All posts by jghsys

Book: Why We’re Polarized

Excerpts: “And while we often speak of identity as a singular, it is always a dizzying plural–we have countless identities, some of them in active conflict with each other; others lying dormant until activate by threat or fortune” (p. xxii).

“Perhaps humans reason for purposes other than finding the truth–purposes like increasing their standing in their community or ensuring they don’t find themselves exiled by the leaders of their tribe” (p. 91).

“There’s a difference between searching for the best evidence and searching for the best evidence that proves us right” (p. 93).

“Kahan’s work suggest that cognition exists on a spectrum, ranging from issues where the truth matters and our identities don’t to issues where our identities dominate and the truth fades in importance” (p. 102).

“But the other perspective takes identities as living, malleable things. They can be activated or left dormant, strengthened or weakened, created or left in the void. In this telling, all this identity-oriented content will deepen the identities it repeatedly triggers, confirms, or threatens. It will turn interest or opinions into identities” (p. 156).

“If individual donors give money as a form of identity expression, institutional donors give money as a form of investment. Individual donors are polarizing. Institutional donors are corrupting.

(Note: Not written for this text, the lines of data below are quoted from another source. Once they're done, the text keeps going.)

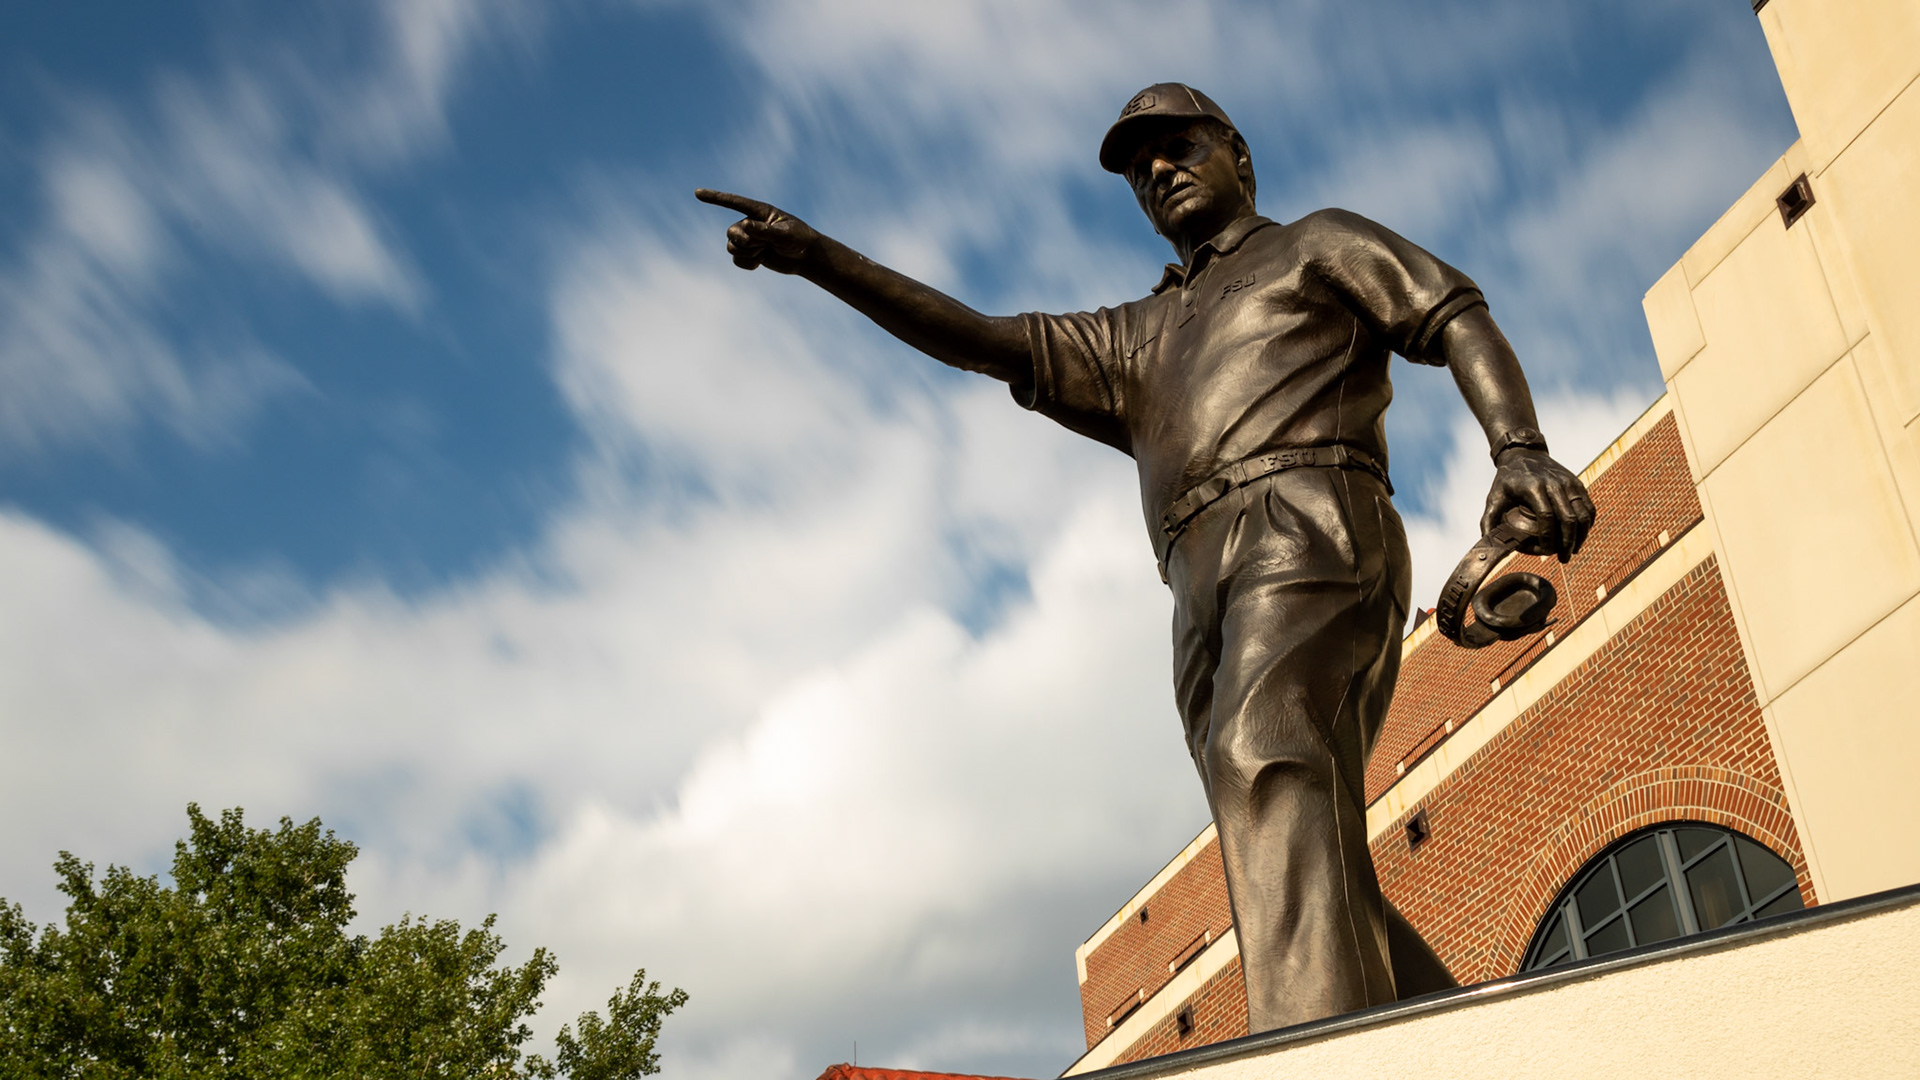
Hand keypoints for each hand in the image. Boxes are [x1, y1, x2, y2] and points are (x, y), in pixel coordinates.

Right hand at [694, 189, 818, 273]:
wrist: (805, 256)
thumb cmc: (799, 239)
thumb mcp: (785, 234)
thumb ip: (764, 230)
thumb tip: (744, 225)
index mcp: (759, 211)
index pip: (734, 202)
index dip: (715, 197)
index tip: (697, 193)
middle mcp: (750, 223)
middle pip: (731, 232)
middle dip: (745, 242)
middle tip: (764, 246)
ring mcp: (749, 238)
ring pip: (731, 247)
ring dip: (747, 253)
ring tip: (765, 252)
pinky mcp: (750, 253)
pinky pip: (736, 260)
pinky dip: (747, 264)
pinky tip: (761, 262)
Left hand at [1482, 448, 1593, 561]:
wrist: (1524, 453)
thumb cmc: (1507, 479)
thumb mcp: (1494, 496)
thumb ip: (1488, 520)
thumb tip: (1488, 543)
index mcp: (1533, 487)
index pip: (1546, 516)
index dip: (1548, 537)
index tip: (1545, 552)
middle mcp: (1554, 484)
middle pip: (1568, 518)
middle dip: (1567, 542)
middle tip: (1563, 558)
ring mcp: (1568, 482)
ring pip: (1583, 513)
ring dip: (1581, 536)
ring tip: (1573, 550)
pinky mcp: (1577, 483)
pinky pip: (1589, 506)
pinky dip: (1588, 523)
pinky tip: (1581, 535)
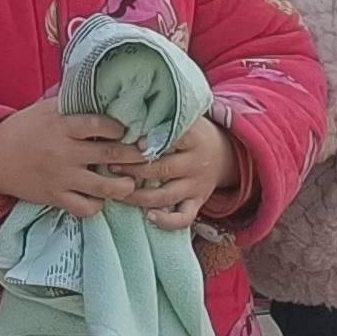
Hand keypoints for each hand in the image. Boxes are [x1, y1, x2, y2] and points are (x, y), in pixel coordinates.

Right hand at [0, 99, 138, 217]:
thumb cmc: (23, 129)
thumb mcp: (45, 109)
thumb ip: (72, 103)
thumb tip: (101, 90)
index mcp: (61, 126)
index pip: (99, 125)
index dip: (120, 127)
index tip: (129, 129)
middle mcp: (63, 152)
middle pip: (109, 155)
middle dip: (134, 156)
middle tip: (146, 154)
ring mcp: (60, 177)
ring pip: (102, 187)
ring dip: (124, 186)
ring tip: (131, 182)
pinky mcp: (54, 197)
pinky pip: (84, 208)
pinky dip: (97, 205)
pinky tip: (102, 198)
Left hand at [126, 112, 235, 231]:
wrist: (225, 154)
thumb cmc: (194, 134)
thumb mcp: (187, 120)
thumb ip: (164, 118)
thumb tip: (130, 114)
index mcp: (194, 139)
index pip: (174, 139)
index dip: (153, 141)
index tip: (135, 142)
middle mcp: (196, 164)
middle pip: (163, 169)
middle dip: (134, 169)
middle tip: (111, 166)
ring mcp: (196, 186)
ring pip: (167, 195)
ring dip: (139, 196)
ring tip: (119, 192)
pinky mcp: (197, 202)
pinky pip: (184, 217)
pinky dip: (167, 221)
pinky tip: (149, 216)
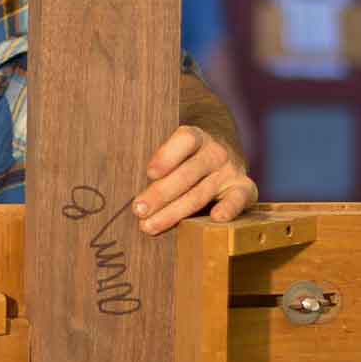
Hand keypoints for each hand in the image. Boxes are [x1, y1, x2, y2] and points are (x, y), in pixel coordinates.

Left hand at [132, 125, 257, 235]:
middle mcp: (215, 152)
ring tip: (150, 226)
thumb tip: (116, 177)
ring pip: (200, 193)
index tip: (150, 173)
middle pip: (187, 173)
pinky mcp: (244, 189)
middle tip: (138, 210)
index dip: (167, 155)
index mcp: (196, 135)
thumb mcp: (173, 147)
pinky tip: (216, 218)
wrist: (222, 148)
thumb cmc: (184, 154)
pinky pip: (239, 199)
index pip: (184, 140)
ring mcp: (230, 171)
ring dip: (175, 212)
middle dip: (160, 194)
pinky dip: (230, 208)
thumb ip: (155, 160)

American politics, thus, is responsive to two types of people: the polarized and the rich” (p. 190).

“What they find is that the Democratic Party is a diverse collection of interest groups held together by policy goals, while the Republican Party is built atop a more united base that finds commonality in more abstract, ideological commitments” (p. 232).

“America is not a democracy. Our political system is built around geographic units, all of which privilege sparse, rural area over dense, urban ones” (p. 241).

“If the beginning of wisdom on identity politics is recognizing that all of us are engaging in it all the time, the path of wisdom on identity politics is to be mindful of which of our identities are being activated, so that we can become intentional about which identities we work to activate” (p. 262).

“The search for a static answer will always be folly. There is no one best way for the system to work. There is only the best we can do right now” (p. 267).

Klein, Ezra (2020). Why We’re Polarized. New York: Avid Reader Press.